(DATA RECORDS)

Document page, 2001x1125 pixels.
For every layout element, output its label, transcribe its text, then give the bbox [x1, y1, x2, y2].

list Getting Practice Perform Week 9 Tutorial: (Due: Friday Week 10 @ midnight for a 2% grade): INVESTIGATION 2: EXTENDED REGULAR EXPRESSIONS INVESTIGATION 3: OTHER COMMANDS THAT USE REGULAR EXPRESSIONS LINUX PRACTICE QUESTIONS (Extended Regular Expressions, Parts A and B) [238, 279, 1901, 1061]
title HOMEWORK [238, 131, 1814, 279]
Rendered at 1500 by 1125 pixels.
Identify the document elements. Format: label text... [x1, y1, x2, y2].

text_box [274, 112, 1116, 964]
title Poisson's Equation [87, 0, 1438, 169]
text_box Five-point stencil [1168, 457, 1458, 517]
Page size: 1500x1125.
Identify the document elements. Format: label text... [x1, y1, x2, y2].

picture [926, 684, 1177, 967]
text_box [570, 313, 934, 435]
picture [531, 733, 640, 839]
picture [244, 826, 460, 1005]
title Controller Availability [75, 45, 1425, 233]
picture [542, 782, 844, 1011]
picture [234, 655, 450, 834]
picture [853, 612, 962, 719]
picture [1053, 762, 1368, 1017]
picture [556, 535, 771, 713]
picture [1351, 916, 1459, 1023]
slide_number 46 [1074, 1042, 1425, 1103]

(End DATA RECORDS)

— TASK ITEM —
The lines to output run from the one containing "text_box [274, 112, 1116, 964]" through the last line of the records above; repeat them exactly and nothing more.

— YOUR RESPONSE —
text_box [274, 112, 1116, 964]
title Poisson's Equation [87, 0, 1438, 169]
text_box Five-point stencil [1168, 457, 1458, 517]
Page size: 1500x1125.
Identify the document elements. Format: label text... [x1, y1, x2, y2].

picture [926, 684, 1177, 967]
text_box [570, 313, 934, 435]
picture [531, 733, 640, 839]
picture [244, 826, 460, 1005]
title Controller Availability [75, 45, 1425, 233]
picture [542, 782, 844, 1011]
picture [234, 655, 450, 834]
picture [853, 612, 962, 719]
picture [1053, 762, 1368, 1017]
picture [556, 535, 771, 713]
picture [1351, 916, 1459, 1023]
slide_number 46 [1074, 1042, 1425, 1103]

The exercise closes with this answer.